-- JOB ITEM --
Give the count of lines in the entries below that contain the string "prevensjon", and only that count.

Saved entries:
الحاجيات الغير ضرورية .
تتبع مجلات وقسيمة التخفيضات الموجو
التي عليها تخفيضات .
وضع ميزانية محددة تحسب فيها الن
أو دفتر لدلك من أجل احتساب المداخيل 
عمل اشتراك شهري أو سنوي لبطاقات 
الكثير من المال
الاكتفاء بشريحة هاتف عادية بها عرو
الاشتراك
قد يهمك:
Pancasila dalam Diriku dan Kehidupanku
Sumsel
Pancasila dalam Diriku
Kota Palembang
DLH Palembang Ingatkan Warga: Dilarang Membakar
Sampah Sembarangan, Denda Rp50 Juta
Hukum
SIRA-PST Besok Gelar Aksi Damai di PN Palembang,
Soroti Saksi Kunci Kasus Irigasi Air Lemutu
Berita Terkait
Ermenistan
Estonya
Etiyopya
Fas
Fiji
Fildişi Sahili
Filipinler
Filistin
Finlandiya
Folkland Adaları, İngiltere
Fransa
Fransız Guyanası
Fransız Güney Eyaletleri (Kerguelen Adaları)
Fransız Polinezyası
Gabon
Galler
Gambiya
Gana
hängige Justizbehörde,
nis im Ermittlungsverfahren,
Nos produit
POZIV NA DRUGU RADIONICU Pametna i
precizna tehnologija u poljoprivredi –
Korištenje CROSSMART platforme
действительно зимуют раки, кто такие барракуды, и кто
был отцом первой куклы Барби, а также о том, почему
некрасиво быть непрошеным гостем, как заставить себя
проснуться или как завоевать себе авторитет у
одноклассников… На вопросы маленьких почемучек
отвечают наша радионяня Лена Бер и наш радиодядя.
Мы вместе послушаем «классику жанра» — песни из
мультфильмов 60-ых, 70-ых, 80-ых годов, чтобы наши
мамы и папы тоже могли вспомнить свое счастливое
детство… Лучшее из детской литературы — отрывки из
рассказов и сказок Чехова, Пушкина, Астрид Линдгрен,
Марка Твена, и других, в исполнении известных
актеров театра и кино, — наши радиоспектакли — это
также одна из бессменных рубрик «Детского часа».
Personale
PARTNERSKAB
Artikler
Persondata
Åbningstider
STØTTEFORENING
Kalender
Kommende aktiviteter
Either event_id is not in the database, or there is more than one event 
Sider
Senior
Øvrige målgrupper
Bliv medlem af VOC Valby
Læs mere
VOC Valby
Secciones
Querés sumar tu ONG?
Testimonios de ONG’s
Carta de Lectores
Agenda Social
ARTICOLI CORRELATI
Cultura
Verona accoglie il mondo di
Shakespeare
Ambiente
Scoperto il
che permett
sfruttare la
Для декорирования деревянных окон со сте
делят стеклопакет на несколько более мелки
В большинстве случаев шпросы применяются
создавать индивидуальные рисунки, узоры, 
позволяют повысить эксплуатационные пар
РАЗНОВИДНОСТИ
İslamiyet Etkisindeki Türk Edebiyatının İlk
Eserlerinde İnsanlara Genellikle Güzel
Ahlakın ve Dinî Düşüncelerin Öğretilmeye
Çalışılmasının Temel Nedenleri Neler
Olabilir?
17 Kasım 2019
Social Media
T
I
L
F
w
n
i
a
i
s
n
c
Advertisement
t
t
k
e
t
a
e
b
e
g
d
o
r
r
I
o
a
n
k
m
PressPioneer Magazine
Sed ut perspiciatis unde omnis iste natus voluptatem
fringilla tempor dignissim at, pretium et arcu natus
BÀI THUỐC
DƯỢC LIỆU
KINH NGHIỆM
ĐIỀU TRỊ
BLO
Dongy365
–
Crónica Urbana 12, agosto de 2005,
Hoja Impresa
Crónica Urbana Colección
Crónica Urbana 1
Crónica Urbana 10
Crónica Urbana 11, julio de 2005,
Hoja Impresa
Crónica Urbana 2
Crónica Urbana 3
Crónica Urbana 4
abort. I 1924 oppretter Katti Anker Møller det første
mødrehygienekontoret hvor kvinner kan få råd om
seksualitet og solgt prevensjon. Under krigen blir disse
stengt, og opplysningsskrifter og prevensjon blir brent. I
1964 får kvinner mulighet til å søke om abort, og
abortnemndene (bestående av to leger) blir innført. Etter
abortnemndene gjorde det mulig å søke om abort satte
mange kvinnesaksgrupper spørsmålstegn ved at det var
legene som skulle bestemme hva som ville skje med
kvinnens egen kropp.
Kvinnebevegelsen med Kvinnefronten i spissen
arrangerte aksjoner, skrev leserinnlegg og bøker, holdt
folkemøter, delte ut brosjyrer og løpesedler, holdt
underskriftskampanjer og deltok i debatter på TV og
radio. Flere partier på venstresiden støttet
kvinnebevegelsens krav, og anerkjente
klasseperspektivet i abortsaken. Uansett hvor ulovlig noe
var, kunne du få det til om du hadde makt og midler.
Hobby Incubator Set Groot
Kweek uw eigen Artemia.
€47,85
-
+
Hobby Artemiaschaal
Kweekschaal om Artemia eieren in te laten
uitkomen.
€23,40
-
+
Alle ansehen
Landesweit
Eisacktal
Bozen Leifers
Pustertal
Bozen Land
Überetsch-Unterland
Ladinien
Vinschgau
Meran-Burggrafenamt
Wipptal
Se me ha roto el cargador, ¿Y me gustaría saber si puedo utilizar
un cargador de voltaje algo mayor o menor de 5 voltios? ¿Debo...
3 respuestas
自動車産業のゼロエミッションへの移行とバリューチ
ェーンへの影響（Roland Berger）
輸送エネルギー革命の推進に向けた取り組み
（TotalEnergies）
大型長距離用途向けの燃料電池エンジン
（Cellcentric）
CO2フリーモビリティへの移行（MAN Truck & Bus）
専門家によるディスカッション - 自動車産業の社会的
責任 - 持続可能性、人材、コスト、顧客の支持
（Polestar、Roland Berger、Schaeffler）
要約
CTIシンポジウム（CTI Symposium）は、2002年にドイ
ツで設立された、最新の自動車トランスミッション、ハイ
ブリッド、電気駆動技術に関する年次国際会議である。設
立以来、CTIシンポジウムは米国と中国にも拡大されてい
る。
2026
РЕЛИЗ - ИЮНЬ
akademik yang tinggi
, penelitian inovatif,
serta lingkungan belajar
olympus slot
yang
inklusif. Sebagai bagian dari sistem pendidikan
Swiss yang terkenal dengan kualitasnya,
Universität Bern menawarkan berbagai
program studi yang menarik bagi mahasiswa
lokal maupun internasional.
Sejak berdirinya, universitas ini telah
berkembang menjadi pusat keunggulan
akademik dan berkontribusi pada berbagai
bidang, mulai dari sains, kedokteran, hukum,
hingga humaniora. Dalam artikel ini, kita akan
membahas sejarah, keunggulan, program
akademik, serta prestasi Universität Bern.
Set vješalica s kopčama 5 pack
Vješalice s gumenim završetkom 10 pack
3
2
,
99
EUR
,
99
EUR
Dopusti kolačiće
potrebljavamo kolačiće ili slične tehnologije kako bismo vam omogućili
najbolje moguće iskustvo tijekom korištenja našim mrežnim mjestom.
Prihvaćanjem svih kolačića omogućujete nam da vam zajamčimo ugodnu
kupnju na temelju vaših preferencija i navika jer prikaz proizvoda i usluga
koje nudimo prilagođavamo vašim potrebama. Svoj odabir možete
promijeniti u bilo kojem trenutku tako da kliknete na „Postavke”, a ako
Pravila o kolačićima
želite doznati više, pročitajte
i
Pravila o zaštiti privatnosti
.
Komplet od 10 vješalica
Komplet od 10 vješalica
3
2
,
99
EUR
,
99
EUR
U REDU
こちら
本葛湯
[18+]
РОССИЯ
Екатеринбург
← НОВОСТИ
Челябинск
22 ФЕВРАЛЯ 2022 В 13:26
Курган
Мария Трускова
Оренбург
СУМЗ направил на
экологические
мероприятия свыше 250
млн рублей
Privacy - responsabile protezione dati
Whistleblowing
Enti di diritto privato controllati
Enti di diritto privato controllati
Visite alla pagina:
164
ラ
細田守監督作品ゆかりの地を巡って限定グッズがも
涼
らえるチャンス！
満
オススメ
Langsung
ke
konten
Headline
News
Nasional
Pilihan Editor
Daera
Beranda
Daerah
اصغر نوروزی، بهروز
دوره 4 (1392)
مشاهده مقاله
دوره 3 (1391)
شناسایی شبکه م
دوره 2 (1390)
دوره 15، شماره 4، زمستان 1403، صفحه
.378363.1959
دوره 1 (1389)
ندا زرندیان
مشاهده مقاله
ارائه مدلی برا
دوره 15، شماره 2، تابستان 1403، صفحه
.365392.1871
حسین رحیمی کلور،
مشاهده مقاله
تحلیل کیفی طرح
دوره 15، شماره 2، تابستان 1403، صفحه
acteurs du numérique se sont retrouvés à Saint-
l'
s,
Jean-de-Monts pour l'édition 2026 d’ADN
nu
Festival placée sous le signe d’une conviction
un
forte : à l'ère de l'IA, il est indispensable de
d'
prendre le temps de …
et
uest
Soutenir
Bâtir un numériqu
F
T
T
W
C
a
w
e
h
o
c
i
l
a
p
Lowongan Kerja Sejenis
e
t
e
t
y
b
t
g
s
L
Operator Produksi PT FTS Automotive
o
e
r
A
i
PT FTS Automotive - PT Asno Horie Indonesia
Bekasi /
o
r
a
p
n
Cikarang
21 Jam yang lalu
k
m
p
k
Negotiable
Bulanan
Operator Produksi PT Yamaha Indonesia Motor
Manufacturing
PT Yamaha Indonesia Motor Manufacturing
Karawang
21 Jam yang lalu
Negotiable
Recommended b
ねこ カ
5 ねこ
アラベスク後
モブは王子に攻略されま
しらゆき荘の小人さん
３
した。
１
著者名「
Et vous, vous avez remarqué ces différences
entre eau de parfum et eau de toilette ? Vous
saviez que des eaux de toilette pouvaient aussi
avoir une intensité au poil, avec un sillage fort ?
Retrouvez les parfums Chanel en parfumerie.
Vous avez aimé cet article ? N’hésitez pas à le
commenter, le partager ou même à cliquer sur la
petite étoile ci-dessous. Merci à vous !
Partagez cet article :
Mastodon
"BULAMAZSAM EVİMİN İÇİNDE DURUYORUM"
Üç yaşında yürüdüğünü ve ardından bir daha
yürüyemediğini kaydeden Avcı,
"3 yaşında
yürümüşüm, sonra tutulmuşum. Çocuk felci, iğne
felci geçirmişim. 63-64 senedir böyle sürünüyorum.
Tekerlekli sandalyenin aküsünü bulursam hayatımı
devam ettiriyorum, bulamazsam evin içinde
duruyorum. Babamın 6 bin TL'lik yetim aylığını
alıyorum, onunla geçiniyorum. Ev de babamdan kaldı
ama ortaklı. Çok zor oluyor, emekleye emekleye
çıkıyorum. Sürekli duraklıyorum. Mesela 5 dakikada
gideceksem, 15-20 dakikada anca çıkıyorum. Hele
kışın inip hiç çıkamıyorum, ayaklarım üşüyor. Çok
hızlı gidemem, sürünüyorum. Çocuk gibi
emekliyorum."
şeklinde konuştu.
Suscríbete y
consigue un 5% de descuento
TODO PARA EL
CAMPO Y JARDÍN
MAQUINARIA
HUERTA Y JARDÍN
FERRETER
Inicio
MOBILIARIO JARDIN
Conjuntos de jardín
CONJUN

-- SOLUTION TO THIS EXERCISE --
2